[Mimedefang] sendmail and filter_helo interaction

John Rudd john at rudd.cc
Fri Nov 10 01:11:37 EST 2006


Dirk the Daring wrote:
> 
> 
>         # Check #4
>         # If the HELO is an FQDN, the index and rindex of "." will not 
> be the same
>         # This catches the spammer using domain.tld (which will slip
>         #       by Check #2)
>         if ( index($helo, ".") == rindex($helo, ".") )
>             {
>             # Reject connection - invalid HELO
>             md_syslog('alert', "Non-FQDN HELO $helo by Host $hostip");
>                         return('REJECT', "INVALID HELO/EHLO: $helo is 
> not FQDN");
>             }

> 
> 
>    As I wrote previously, my entire filter is heavily logged. My 
> analysis of those logs indicates that only about 50% of foreign 
> mailhosts connecting to my network get past HELO. Based on the 
> I-think-reasonable assumption that no "legitimate" mail server would be 
> tripped up by GREETPAUSE, RATECONTROL, CONNCONTROL or the tests I have 
> in filter_helo, my conclusion is that those 50% are spammers, and I'm 
> effectively stopping them by the end of HELO.
> 


Given that I don't think check #4 is valid, I'm not sure I believe your 
claim.  For one, depending on the configuration I'm using, you might end 
up rejecting my email, because my mail server's hostname is the 
registered domain name (rudd.cc) ... and I'm not a spammer.

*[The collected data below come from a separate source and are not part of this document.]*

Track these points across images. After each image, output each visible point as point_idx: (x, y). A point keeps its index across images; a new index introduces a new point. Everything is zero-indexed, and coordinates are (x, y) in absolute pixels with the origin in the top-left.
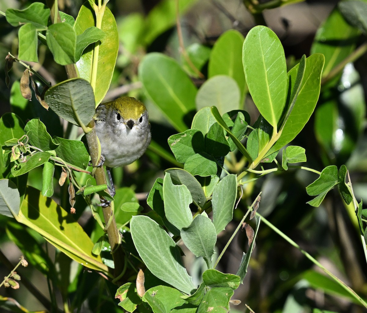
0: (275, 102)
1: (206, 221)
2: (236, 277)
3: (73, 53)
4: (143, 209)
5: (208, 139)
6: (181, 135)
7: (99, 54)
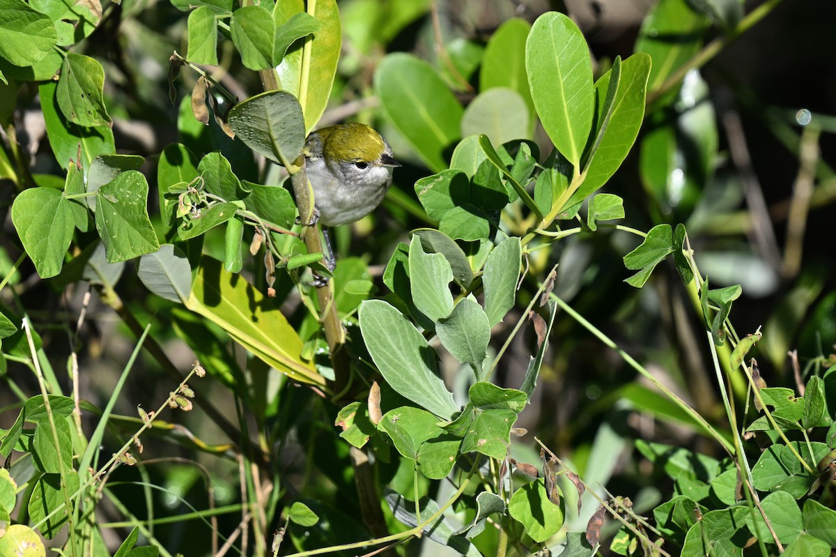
0: (575, 129)
1: (474, 309)
2: (521, 394)
3: (271, 51)
4: (377, 290)
5: (475, 185)
6: (434, 178)
7: (312, 54)
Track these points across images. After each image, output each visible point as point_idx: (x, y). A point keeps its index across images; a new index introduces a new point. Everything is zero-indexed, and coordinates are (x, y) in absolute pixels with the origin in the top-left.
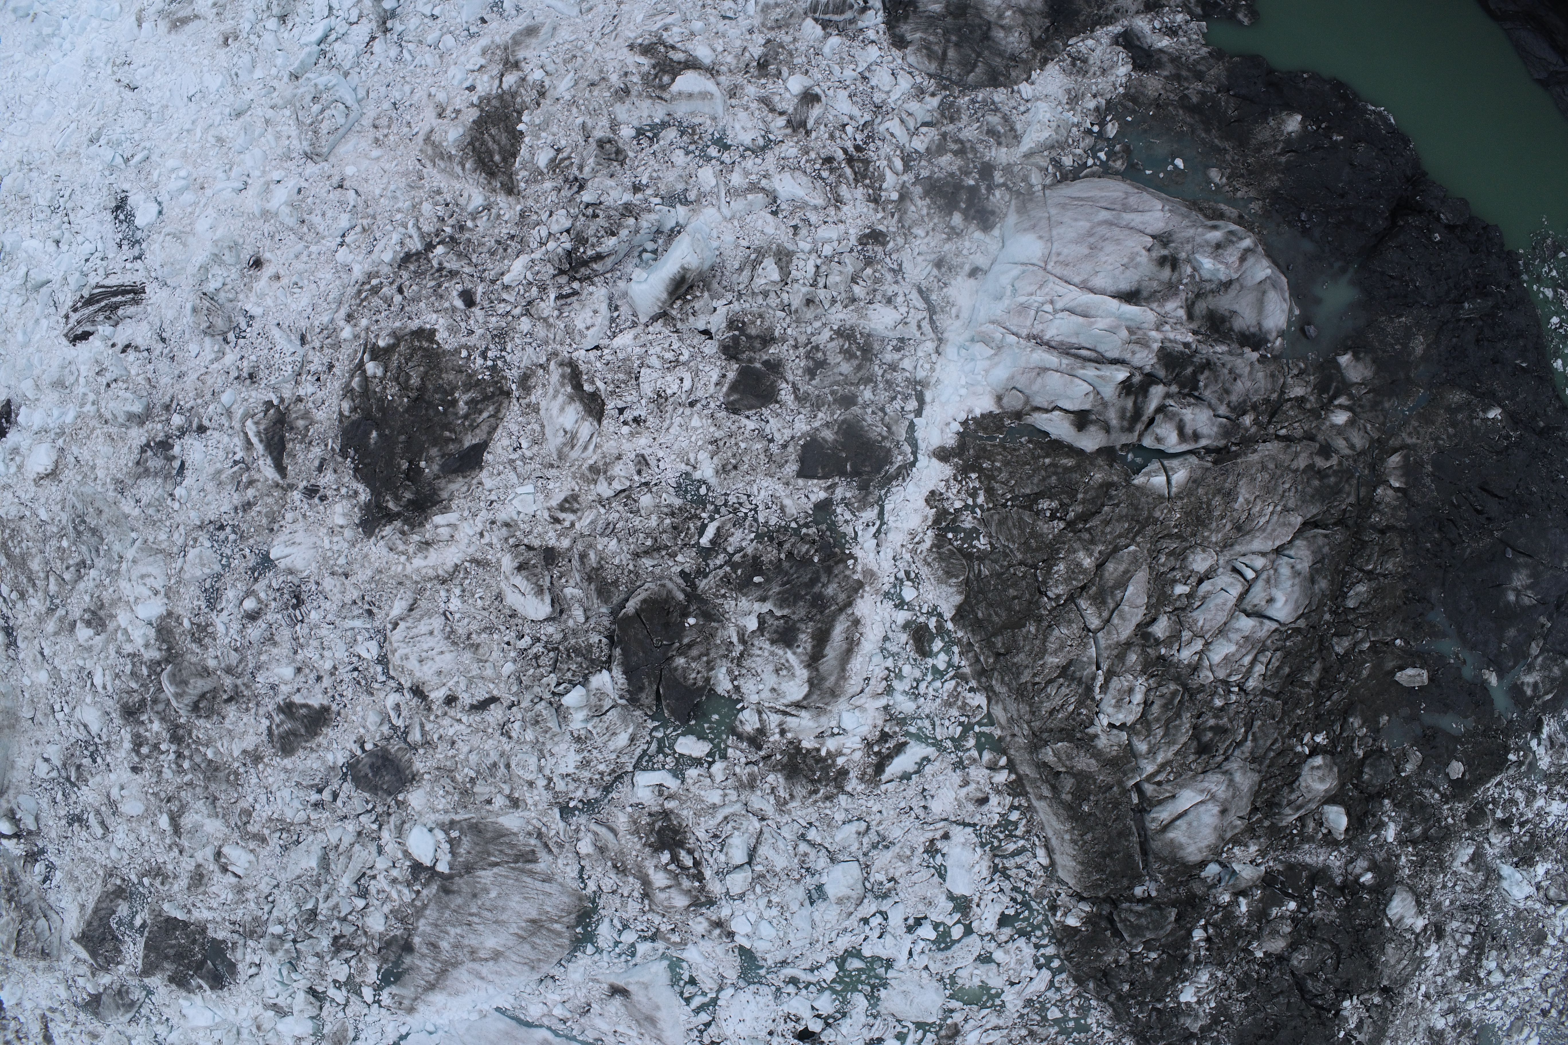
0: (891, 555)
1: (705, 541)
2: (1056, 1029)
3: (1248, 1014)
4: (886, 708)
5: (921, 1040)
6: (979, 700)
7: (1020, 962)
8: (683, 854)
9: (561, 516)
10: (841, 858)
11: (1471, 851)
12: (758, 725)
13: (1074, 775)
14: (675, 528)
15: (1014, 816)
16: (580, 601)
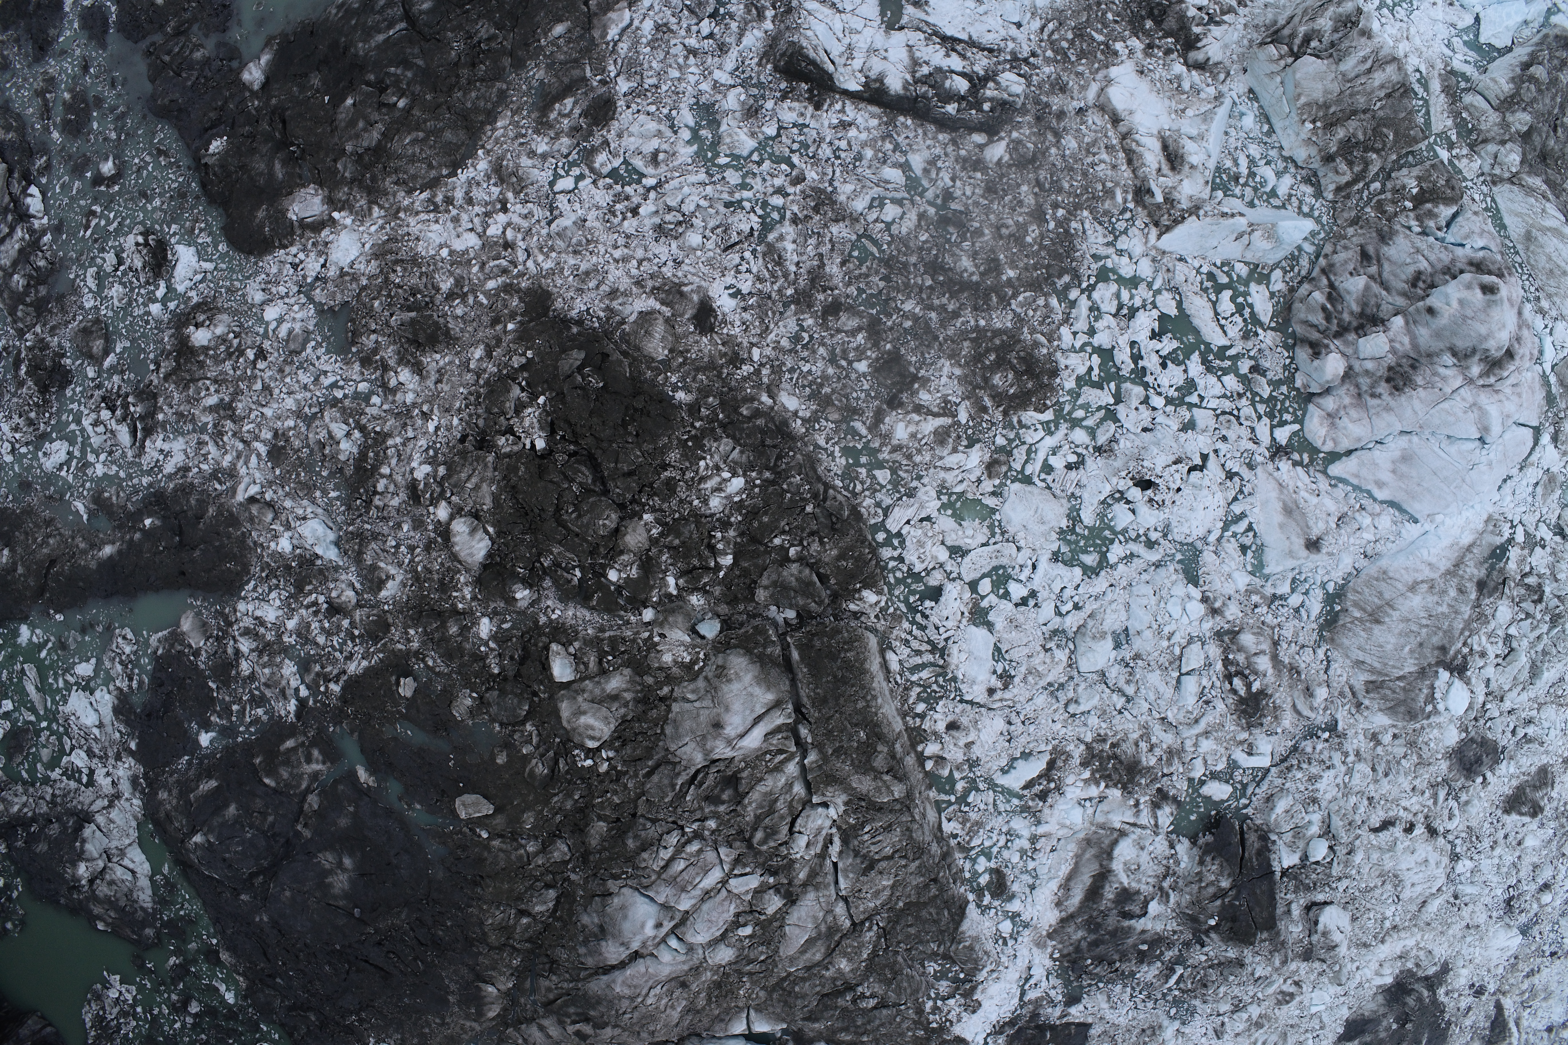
0: (1019, 961)
1: (1179, 971)
2: (881, 456)
3: (663, 451)
4: (1039, 823)
5: (1026, 462)
6: (948, 827)
7: (921, 544)
8: (1242, 692)
9: (1293, 989)
10: (1095, 677)
11: (383, 593)
12: (1159, 813)
13: (873, 769)
14: (1205, 986)
15: (921, 708)
16: (1292, 921)
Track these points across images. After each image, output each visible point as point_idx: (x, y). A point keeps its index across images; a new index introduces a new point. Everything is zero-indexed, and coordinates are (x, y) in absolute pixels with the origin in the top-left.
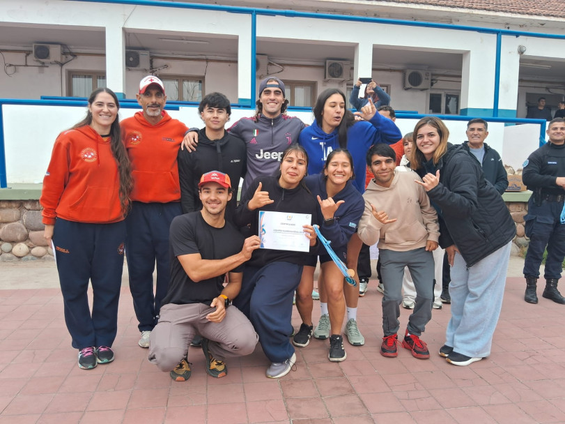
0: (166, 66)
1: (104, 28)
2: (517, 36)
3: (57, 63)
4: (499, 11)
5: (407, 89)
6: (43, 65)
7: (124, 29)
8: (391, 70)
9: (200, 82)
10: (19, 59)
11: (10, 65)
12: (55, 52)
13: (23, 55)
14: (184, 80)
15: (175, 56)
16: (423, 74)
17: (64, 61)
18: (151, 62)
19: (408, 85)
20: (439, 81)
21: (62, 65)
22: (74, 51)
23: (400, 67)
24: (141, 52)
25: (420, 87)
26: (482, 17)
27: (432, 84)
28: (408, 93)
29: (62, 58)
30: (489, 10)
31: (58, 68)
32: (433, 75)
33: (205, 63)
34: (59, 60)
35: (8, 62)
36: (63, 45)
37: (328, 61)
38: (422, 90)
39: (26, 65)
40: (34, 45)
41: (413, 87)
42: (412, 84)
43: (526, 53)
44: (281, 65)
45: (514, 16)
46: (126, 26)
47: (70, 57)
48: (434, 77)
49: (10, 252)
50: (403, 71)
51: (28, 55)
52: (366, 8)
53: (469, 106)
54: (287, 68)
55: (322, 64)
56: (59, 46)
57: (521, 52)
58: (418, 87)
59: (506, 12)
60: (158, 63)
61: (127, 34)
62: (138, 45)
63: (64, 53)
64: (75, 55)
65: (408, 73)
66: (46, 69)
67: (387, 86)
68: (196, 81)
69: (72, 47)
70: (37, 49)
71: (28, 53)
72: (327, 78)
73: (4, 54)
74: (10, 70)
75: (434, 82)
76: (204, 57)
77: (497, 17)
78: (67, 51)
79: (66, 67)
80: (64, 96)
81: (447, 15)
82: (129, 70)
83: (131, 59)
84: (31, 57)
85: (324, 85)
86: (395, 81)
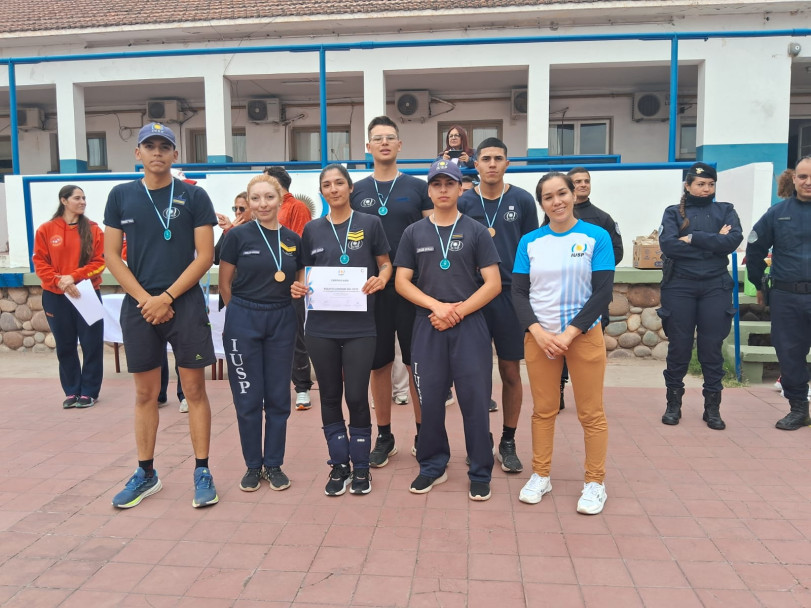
0: (302, 116)
1: (203, 78)
2: (706, 39)
3: (174, 121)
5: (638, 121)
7: (225, 77)
8: (613, 95)
9: (347, 132)
10: (134, 120)
11: (126, 128)
12: (171, 109)
13: (139, 115)
15: (312, 102)
16: (661, 96)
17: (181, 118)
18: (283, 112)
19: (638, 115)
20: (693, 106)
21: (181, 123)
22: (194, 105)
23: (628, 89)
24: (268, 101)
25: (658, 115)
27: (682, 111)
28: (642, 128)
29: (178, 116)
31: (176, 127)
32: (681, 97)
33: (349, 108)
34: (175, 118)
35: (123, 124)
36: (179, 99)
37: (513, 91)
38: (663, 120)
40: (147, 102)
41: (645, 117)
42: (643, 113)
43: (802, 54)
44: (448, 101)
46: (228, 74)
47: (190, 113)
48: (686, 100)
50: (630, 95)
51: (144, 114)
53: (706, 142)
54: (459, 105)
55: (507, 95)
56: (175, 102)
57: (794, 54)
58: (652, 117)
60: (292, 112)
61: (233, 85)
62: (261, 91)
63: (183, 110)
64: (195, 111)
65: (638, 97)
67: (610, 119)
68: (342, 131)
69: (192, 101)
70: (152, 106)
71: (143, 112)
72: (514, 114)
73: (120, 115)
74: (126, 133)
75: (686, 107)
76: (348, 100)
78: (186, 106)
79: (186, 126)
80: (185, 162)
81: (660, 11)
82: (257, 124)
83: (257, 110)
84: (146, 117)
85: (512, 124)
86: (620, 110)
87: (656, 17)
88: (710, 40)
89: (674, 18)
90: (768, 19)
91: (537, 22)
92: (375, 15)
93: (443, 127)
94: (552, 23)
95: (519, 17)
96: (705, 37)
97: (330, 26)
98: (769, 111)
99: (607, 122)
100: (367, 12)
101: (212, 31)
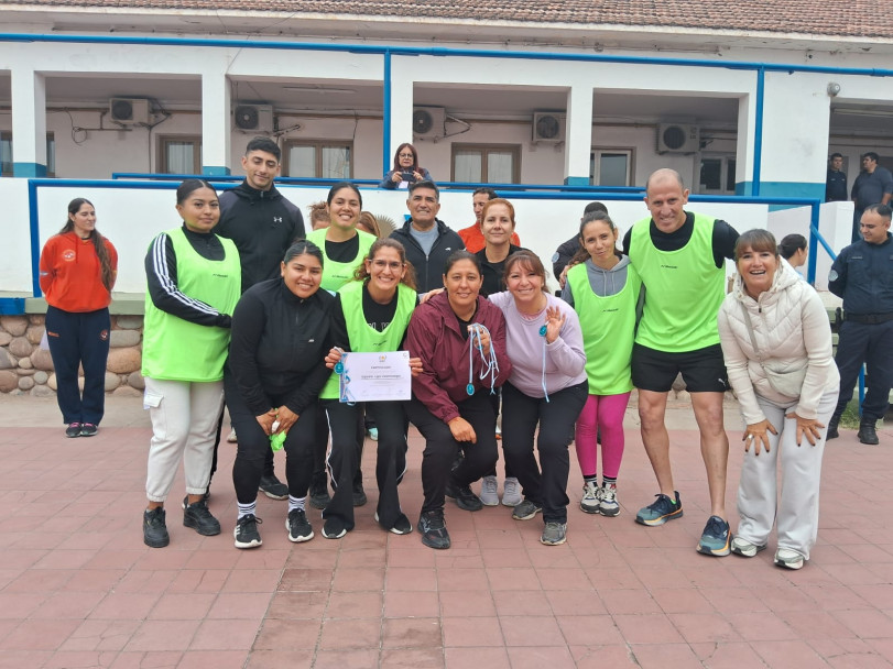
0: (297, 127)
1: (200, 76)
2: (791, 73)
3: (143, 125)
4: (791, 32)
5: (662, 153)
6: (125, 128)
7: (227, 77)
8: (636, 125)
9: (348, 148)
10: (92, 120)
11: (80, 129)
12: (140, 110)
13: (98, 114)
14: (323, 147)
15: (309, 112)
16: (686, 129)
17: (152, 122)
18: (276, 121)
19: (663, 147)
20: (715, 141)
21: (150, 127)
22: (167, 107)
23: (651, 120)
24: (260, 107)
25: (684, 149)
26: (765, 41)
27: (703, 145)
28: (665, 159)
29: (149, 119)
30: (775, 31)
31: (144, 131)
32: (702, 130)
33: (353, 121)
34: (146, 121)
35: (77, 124)
36: (151, 99)
37: (536, 114)
38: (687, 154)
39: (102, 129)
40: (111, 100)
41: (670, 150)
42: (668, 145)
43: (840, 95)
44: (465, 120)
45: (815, 38)
46: (231, 73)
47: (162, 116)
48: (707, 134)
49: (45, 383)
50: (654, 126)
51: (104, 114)
52: (580, 35)
54: (475, 126)
55: (528, 118)
56: (146, 101)
57: (832, 94)
58: (678, 150)
59: (803, 32)
60: (285, 122)
61: (234, 83)
62: (254, 96)
63: (153, 111)
64: (168, 113)
65: (663, 129)
66: (128, 133)
67: (631, 149)
68: (342, 147)
69: (165, 102)
70: (116, 105)
71: (104, 112)
72: (535, 139)
73: (73, 113)
74: (80, 136)
75: (708, 141)
76: (352, 112)
77: (789, 41)
78: (157, 107)
79: (159, 130)
80: (154, 172)
81: (709, 40)
82: (244, 133)
83: (246, 118)
84: (108, 118)
85: (532, 150)
86: (643, 141)
87: (702, 46)
88: (795, 73)
89: (720, 49)
90: (810, 57)
91: (582, 42)
92: (410, 20)
93: (457, 149)
94: (597, 44)
95: (565, 35)
96: (791, 70)
97: (356, 28)
98: (809, 150)
99: (628, 153)
100: (402, 15)
101: (218, 22)
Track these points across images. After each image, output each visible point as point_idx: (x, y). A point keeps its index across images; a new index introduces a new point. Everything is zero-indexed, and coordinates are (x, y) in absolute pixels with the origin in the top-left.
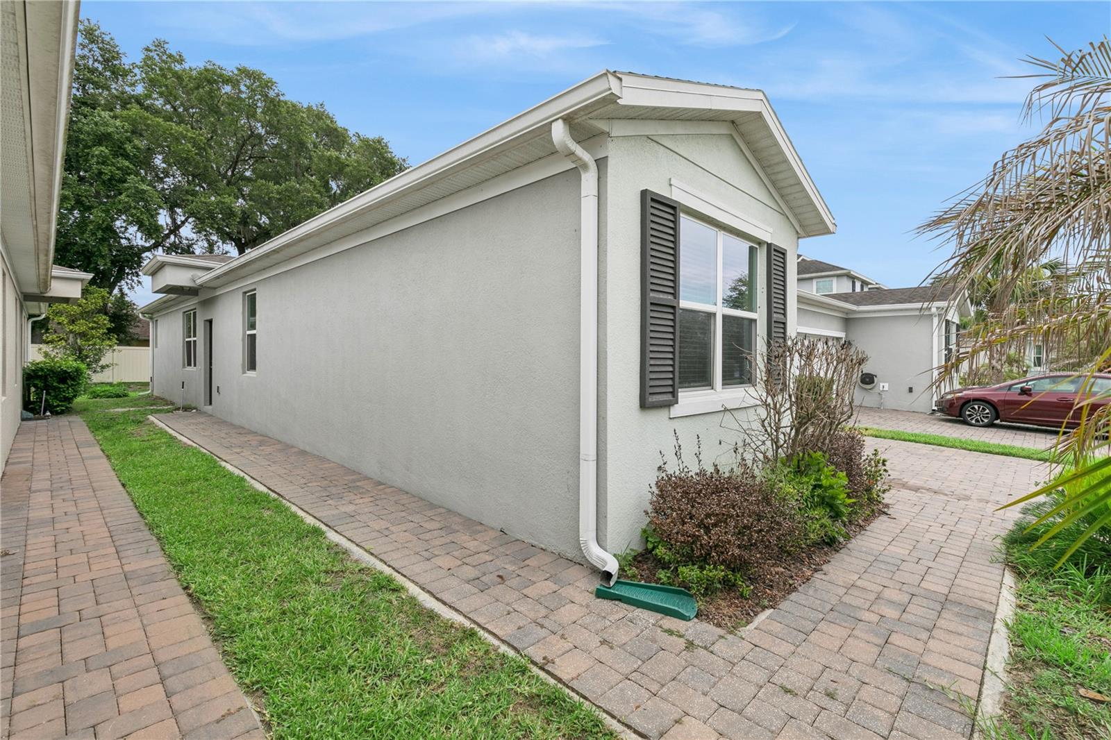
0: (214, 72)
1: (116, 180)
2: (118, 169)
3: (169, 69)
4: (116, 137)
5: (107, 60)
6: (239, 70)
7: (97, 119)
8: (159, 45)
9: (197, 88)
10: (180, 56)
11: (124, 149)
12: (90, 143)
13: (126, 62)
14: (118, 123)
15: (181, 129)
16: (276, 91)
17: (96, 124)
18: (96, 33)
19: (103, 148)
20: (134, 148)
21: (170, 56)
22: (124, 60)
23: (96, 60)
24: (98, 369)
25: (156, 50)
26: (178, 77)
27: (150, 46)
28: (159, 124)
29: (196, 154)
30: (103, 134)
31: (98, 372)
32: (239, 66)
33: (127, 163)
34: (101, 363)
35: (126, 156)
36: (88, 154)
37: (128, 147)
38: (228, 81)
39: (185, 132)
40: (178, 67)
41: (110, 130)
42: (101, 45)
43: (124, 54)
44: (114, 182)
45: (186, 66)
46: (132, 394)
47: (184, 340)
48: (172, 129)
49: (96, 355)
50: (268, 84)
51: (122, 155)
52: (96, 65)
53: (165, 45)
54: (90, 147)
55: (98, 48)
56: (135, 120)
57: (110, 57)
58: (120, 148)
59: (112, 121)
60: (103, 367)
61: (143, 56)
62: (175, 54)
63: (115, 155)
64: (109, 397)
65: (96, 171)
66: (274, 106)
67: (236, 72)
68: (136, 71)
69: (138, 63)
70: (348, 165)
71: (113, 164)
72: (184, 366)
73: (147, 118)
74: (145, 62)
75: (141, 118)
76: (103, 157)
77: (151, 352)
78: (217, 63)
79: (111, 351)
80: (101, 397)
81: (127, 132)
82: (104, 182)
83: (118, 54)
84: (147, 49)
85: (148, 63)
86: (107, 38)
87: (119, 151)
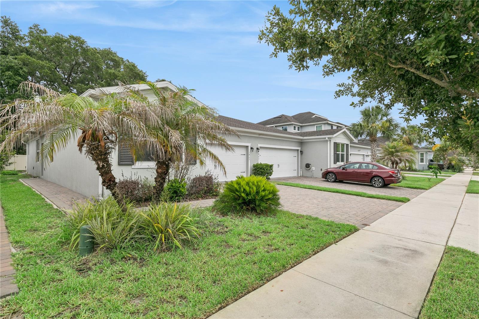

(I don't recall any prohibition on a host's name being just its 
registered domain, domain.tld)

I'm also curious why you're using a lot of index/rindex calls instead of 
regular expressions (I'm not enough of an expert to know if one is 
honestly faster than the other).  For the above one, why not:

$helo =~ /^[^\.]+\.[^\.]+$/

(from the start of the string, one or more non-dots, followed by 1 dot, 
followed by one or more non-dots, and then the end of the string; you 
can only match this expression if you have exactly 1 dot in the strong)

Or,

(($helo =~ /\./) && ($helo !~ /\..+\./)

(contains at least one dot, AND does not contain: a dot, at least any 
one other character, and then another dot, anywhere in the string; 
again, you can only match these two expressions if you have exactly one 
dot in the string)


$helo =~ /\./

also works for your "index of . isn't -1" check.